Speaking of that foreign Nissan Frontier equivalent, while Nissan has been selling the dated Frontier in the US, the rest of the world has been driving the third-generation Navara. It had a facelift for 2020, but instead of Nissan USA bringing this to our shores, Nissan decided to build the recently-unveiled 2022 Frontier as a separate model entirely, meaning the Navara will never make its way stateside. It appears that Nissan found it more cost and energy-efficient to build North America a whole new truck rather than meet standards across continents and allow the automaker to shape the truck more effectively towards the uniquely American truck market.

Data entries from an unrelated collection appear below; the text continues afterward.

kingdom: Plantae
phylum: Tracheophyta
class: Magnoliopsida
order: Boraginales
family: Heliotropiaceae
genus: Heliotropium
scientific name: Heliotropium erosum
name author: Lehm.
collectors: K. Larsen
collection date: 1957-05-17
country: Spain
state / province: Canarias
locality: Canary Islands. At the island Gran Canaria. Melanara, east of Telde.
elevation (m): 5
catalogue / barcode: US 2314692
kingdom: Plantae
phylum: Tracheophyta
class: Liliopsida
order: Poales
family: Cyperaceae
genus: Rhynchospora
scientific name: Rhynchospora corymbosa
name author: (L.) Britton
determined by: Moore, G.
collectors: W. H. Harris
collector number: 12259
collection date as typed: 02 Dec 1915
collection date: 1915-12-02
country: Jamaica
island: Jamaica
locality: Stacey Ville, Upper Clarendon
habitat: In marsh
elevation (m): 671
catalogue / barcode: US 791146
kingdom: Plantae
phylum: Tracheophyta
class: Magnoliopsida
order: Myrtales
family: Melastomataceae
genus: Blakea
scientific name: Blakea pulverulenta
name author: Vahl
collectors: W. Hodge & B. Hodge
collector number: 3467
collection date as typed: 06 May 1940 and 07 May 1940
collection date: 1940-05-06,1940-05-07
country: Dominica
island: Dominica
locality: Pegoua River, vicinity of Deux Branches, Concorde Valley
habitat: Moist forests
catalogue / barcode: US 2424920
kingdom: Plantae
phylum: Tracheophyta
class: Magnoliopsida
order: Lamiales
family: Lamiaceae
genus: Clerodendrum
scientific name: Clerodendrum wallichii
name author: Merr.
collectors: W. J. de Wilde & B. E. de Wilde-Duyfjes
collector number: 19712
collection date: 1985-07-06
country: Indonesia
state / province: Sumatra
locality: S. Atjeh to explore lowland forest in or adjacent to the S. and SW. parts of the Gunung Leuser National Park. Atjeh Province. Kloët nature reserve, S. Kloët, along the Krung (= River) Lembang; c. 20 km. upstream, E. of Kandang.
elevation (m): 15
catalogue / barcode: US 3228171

Not only will you likely not have heard of the Landtrek, but many in the US may not even be aware of the Peugeot brand. The Peugeot Landtrek is an interesting beast as it's not available in Europe, meaning it's also not available in Peugeot's home country of France. It's built specifically for Latin American and African markets where cheap and durable trucks are essential. The Landtrek is built in China in partnership with Changan Automobile and launched in Mexico in 2019. It's also known as the Changan Hunter in Chile and available with four-cylinder petrol or diesel engines. There has been speculation that the Fiat Chrysler merger with the PSA Group could lead to the Landtrek being rebadged as a RAM product, but even though it looks good in product photography, that seems absurd given it's built in China as an economy truck.
Mitsubishi is currently in a bad way in the US, to the point we have calendar alerts reminding us the Japanese company is still a thing here. Mitsubishi isn't exactly thriving elsewhere, but it does have solid offerings abroad. One of those is Mitsubishi Triton, a competitor to the Nissan Navara and the Toyota Hilux. Reviews of the Triton are generally positive and praise for being a pragmatic choice. It's also available in various trims, including a more luxury based GLS Premium and the sporty-looking GSR. Unfortunately, the GSR trim is an appearance package rather than an off-road spec. However, a more aggressive Predator model has been promised.
While we mainly know Fiat as makers of small fun cars here in the US, the Italian automaker has a wider footprint in the rest of the work, including passenger trucks and commercial vehicles. Its mid-size truck is effectively a restyled Mitsubishi Triton the brand labels the Fullback, but its even littler Toro is a Latin America-only small lifestyle truck. It's built on the same unibody platform as the Jeep Renegade and Compass and has remarkably unique styling. The Toro's standard drivetrain is front-wheel drive with all-wheel drive as an option, along with a choice of four-cylinder gas and diesel engines. There's also a version available in Mexico called the Ram 700, which could, potentially, come to the US to rival the forthcoming Ford Maverick.